Bolaindonesia

Pep Guardiola Santai Jelang Penentuan Juara Liga Primer Inggris

Manchester City akan menjadi juara Liga Primer Inggris 2018/2019 jika mampu mengalahkan Brighton.

Galih Priatmojo | Irwan Febri Rialdi

Pelatih Manchester City, Pep Guardiola menyemangati para pemainnya saat melawan Burnley pada 20 Oktober 2018 (Lindsey Parnaby/AFP)
Pelatih Manchester City, Pep Guardiola menyemangati para pemainnya saat melawan Burnley pada 20 Oktober 2018 (Lindsey Parnaby/AFP)

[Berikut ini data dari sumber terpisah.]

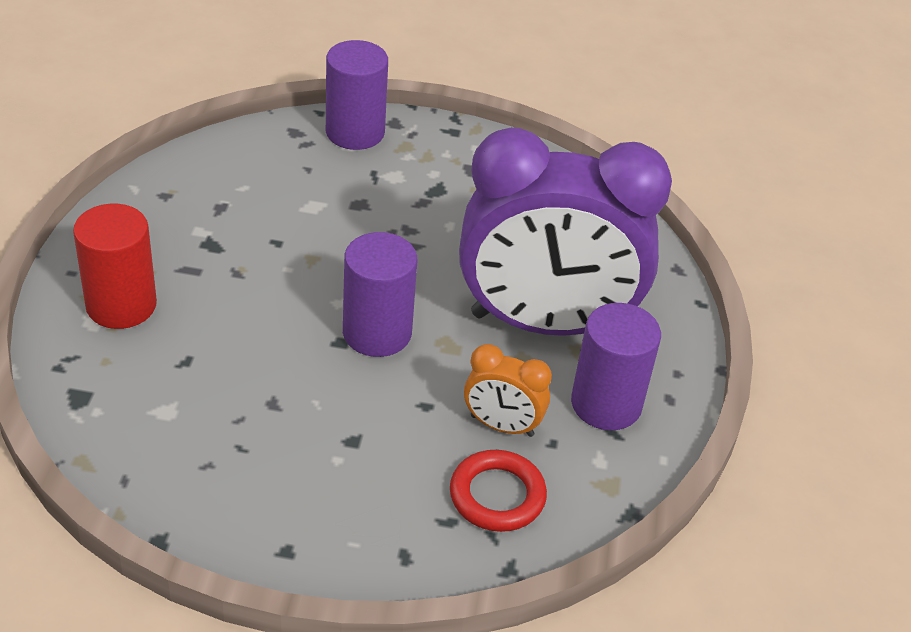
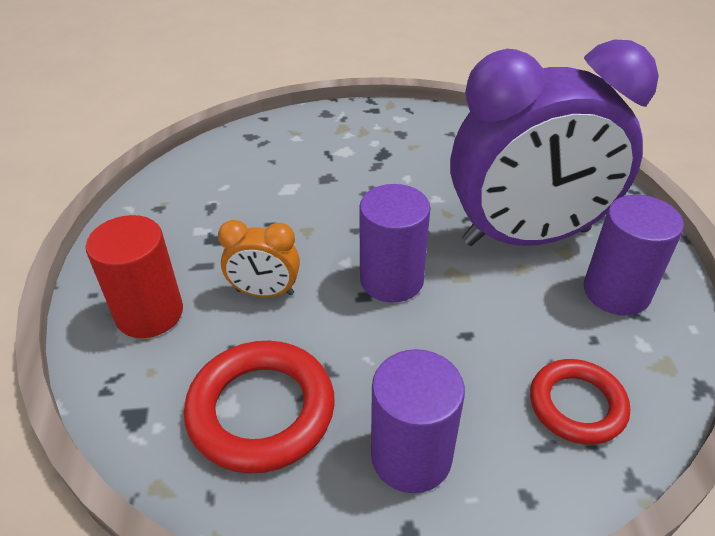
camera: 10 degrees left, 0 degrees up
purple cylinder [326,40,388,150] -> purple cylinder moved to [371,349,465,493]
orange clock [464,344,552,437] -> orange clock moved to [218,220,300,297]
none -> red ring [184,341,335,474]

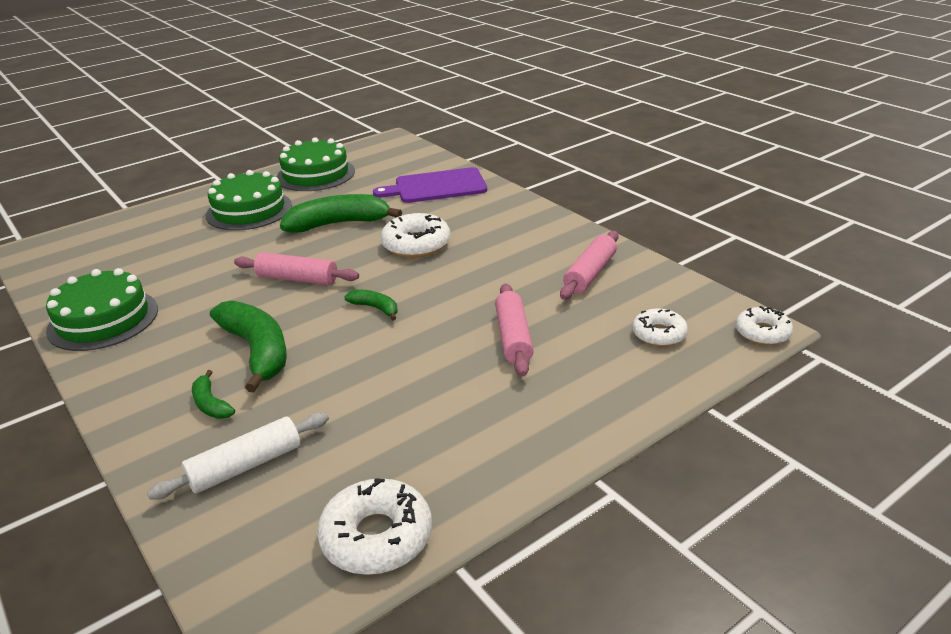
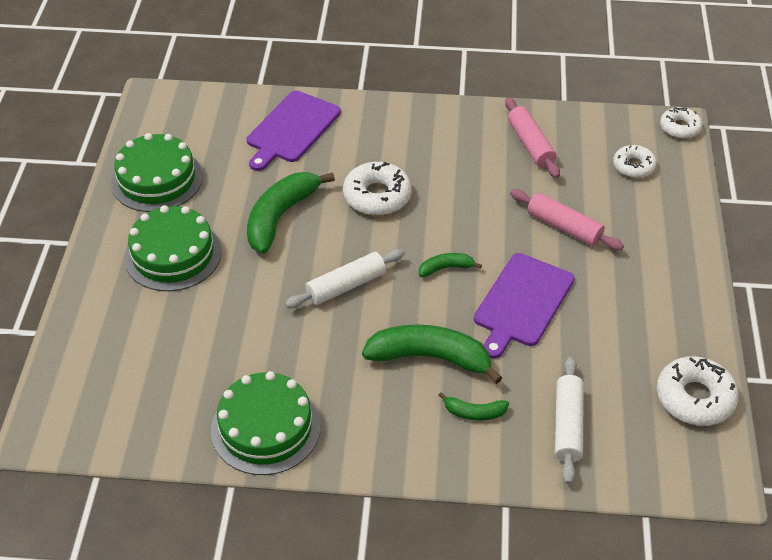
camera: 50 degrees left, 15 degrees up
pink rolling pin [234,252,359,285] -> white rolling pin [285,249,405,308]
none -> purple cutting board [474,253,574,359]

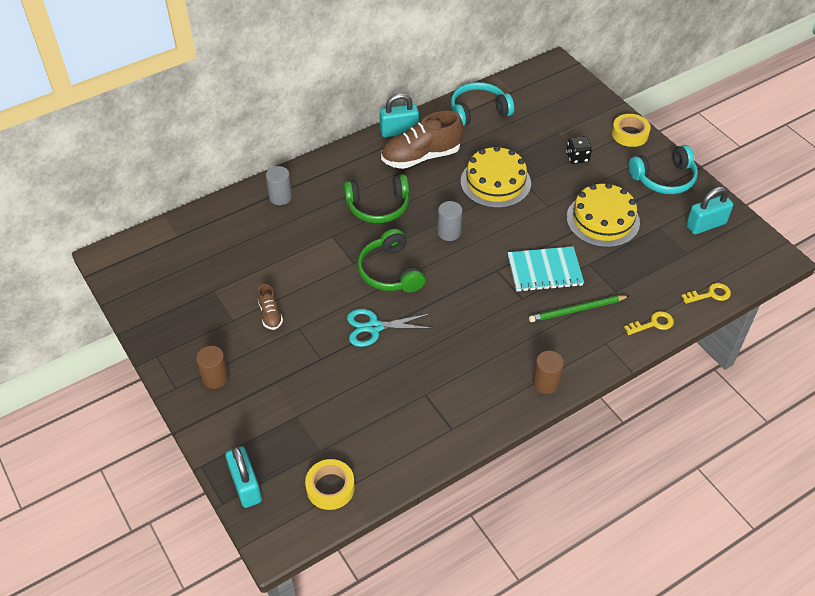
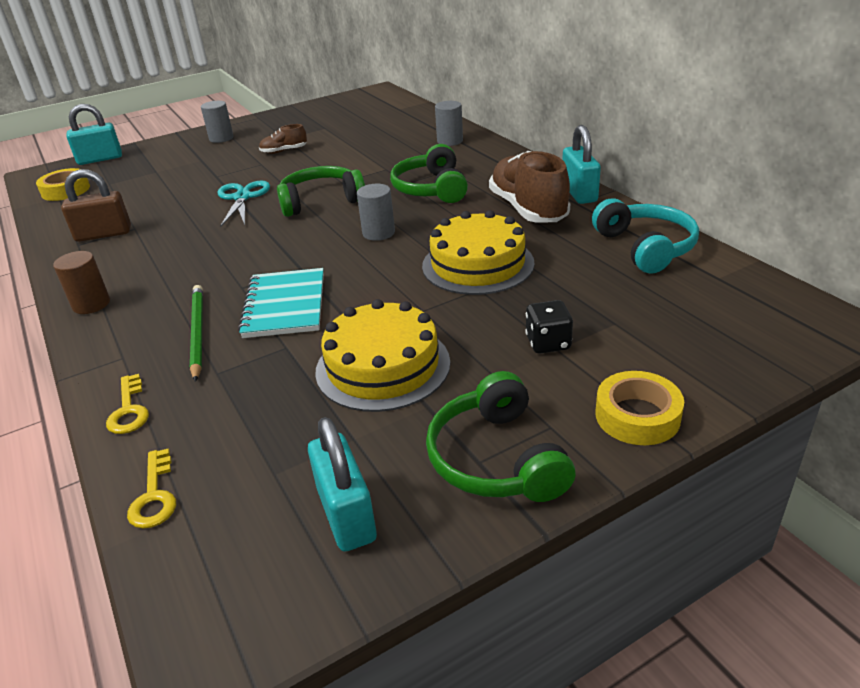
camera: 95 degrees right, 15 degrees down
brown cylinder [196,346,229,389] -> grey cylinder [201,101,234,143]
turquoise headphones [629,145,698,194] -> green headphones [426,371,576,502]
none -> brown padlock [61,169,131,242]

Bolatimes.com - Manajer Manchester City, Pep Guardiola, tidak merasa gugup menjelang laga pamungkas Liga Primer Inggris 2018/2019. Ia mengaku tetap bisa tidur dengan nyenyak meski akan menghadapi laga krusial yang menentukan gelar juara.

Manchester City saat ini memuncaki daftar klasemen sementara Liga Primer Inggris dengan perolehan 94 poin, unggul satu poin dari Liverpool. Dengan hanya menyisakan satu laga, kemenangan akan membuat Sergio Aguero cs mengunci gelar liga musim ini.

Namun, jika kalah atau imbang, gelar yang sudah di depan mata akan hilang begitu saja. Dengan catatan, pada laga lainnya, Liverpool berhasil kemenangan atas Wolverhampton di Anfield, Minggu (12/5/2019).

Terkait kondisi tersebut, Pep Guardiola mengaku sama sekali tidak merasa gugup. Ia mengaku tetap bisa tidur nyenyak seperti biasanya dan begitu menikmati atmosfer menjelang pertandingan tersebut. 

"Saya senang, sama sekali tidak gugup. Saya justru gugup ketika kami tujuh poin di belakang Liverpool, dan bahkan bisa saja tertinggal 10 poin (ketika Manchester dan Liverpool berhadapan di Etihad Stadium pada Januari 2019 lalu)," kata Pep Guardiola, dikutip dari Mirror.

"Waktu itu, rasanya seperti 'ini akan sangat sulit'. Namun tidak sekarang, tidak mungkin. Saya tidur seperti anak kecil. Ini sebuah mimpi, sebuah kebanggaan, saya menyukainya," tuturnya menambahkan.

Di sisi lain, Pep Guardiola boleh saja percaya diri karena Brighton belum meraih kemenangan dalam delapan pertandingan terakhir di Liga Primer Inggris. Namun, The Citizens juga harus waspada karena Arsenal dan Manchester United sempat dibuat pulang dengan tertunduk lesu.